--- QUOTED TEXT ---
— START —

Before I review our 2022 accomplishments, I want to acknowledge that this has been a turbulent time for our industry and our economy. Bank stocks, including Key, reflect the uncertainty and market disruption. Despite the elevated inflation, rising interest rates, and the disruption in the banking sector, our business model remains positioned to deliver sound, profitable growth. Importantly, our durable relationship-based business model provides us with a strong foundation to serve and support our clients through all market conditions. We are operating from a position of strength with a granular, diverse deposit base and a high-quality relationship-based lending portfolio. We have a long-standing commitment to primacy, which continues to position us well through the cycle. Over 60% of our deposit balances are from consumers, wealth clients, small businesses, and escrow accounts. Additionally, over 80% of our commercial balances are core operating accounts.
Given the market dynamics, we understand there is a serious focus on deposit levels. I am pleased to report that in the first quarter, our period-end deposits increased compared to the prior quarter, and from March 31 to present, we have experienced normal business flows consistent with prior periods, a testament to our focus on primacy and our relationship-based business model. Credit is paramount and continues to be strong, with net charge-offs to average loans of 15 basis points in the first quarter, well below our targeted range, reflecting our relationship-based business model and the significant de-risking we have executed over the last decade. Key's capital position also remains strong, with Common Equity Tier 1 ratio of 9.1% and within our targeted range. We remain focused on executing against our capital priorities, supporting organic growth and dividends.
In the fourth quarter, we increased our per-share common dividend 5%. We have increased our dividend for 12 consecutive years. I'm now turning to slide three. 2022 marked another year of positive operating leverage for Key, which is one of our long-term targets. Last year, we continued to grow relationships with new clients and deepened existing relationships across our franchise. The relationships we built with our clients contributed to the strength and quality of our balance sheet. In our commercial business, loan growth benefited from strength in targeted industry verticals. We supported our commercial clients with on-and-off-balance-sheet financings. We raised a record level of capital for our clients, a total of $136 billion. In our consumer business, we added new households, with younger clients being our fastest-growing segment.
Despite the strong growth we've seen across our franchise, we have not strayed from our moderate risk profile and strong underwriting standards. Net charge-offs to average loans were 14 basis points, well below our through-the-cycle targeted range, which speaks to the successful de-risking we have executed across our business. We also made targeted investments in our teammates in digital and in analytics. These targeted investments will continue to improve the experience for our clients and our teammates. We believe the best way to drive long-term value is by delivering on our commitments to help our stakeholders thrive, our clients, our colleagues, our communities, and you, our shareholders. Our client base is comprised of 3.5 million retail, small business, private banking, and commercial clients. We take great pride in providing value to every client we serve.

— END —

[Scene question lines]
— START —

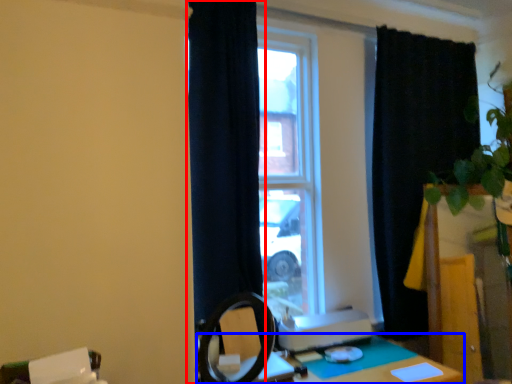
Question: Which object is closer to the camera taking this photo, curtain (highlighted by a red box) or table (highlighted by a blue box)?

Choices:
 (A) curtain
 (B) table

Answer: (B)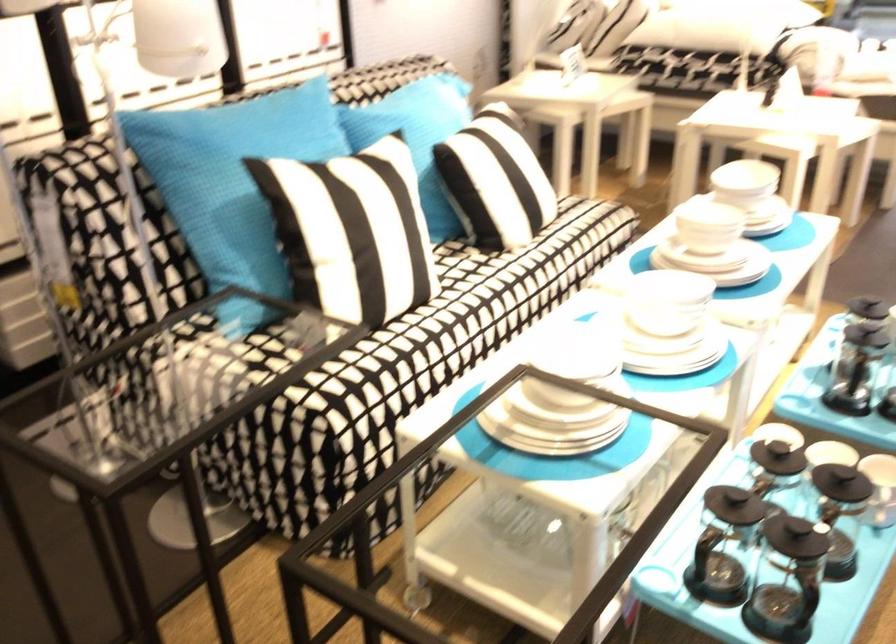
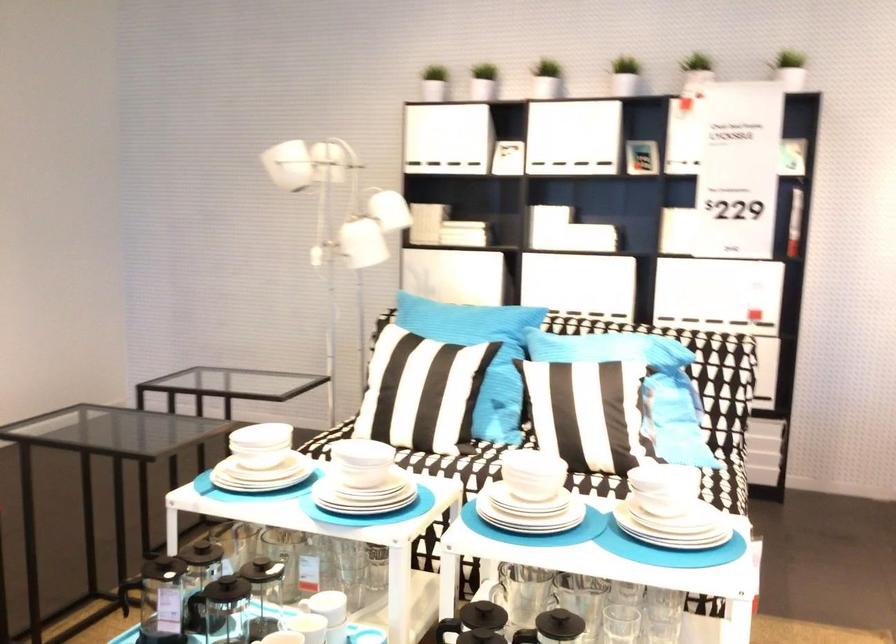
Find the pixel in the second image that matches point (694, 301) in the first image.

— END —

--- YOUR TASKS ---
• 1. Answer each question from the remarks on Key's results.
(a) What Common Equity Tier 1 ratio is reported?
(b) What total amount of capital was raised for clients?
(c) How many clients make up the client base?
• 2. List the sources named in the remarks on Key's results as making up over 60% of deposit balances.

--- CORRECT ANSWERS ---
• 1.
(a) 9.1%
(b) $136 billion
(c) 3.5 million

• 2. Consumers, wealth clients, small businesses, and escrow accounts.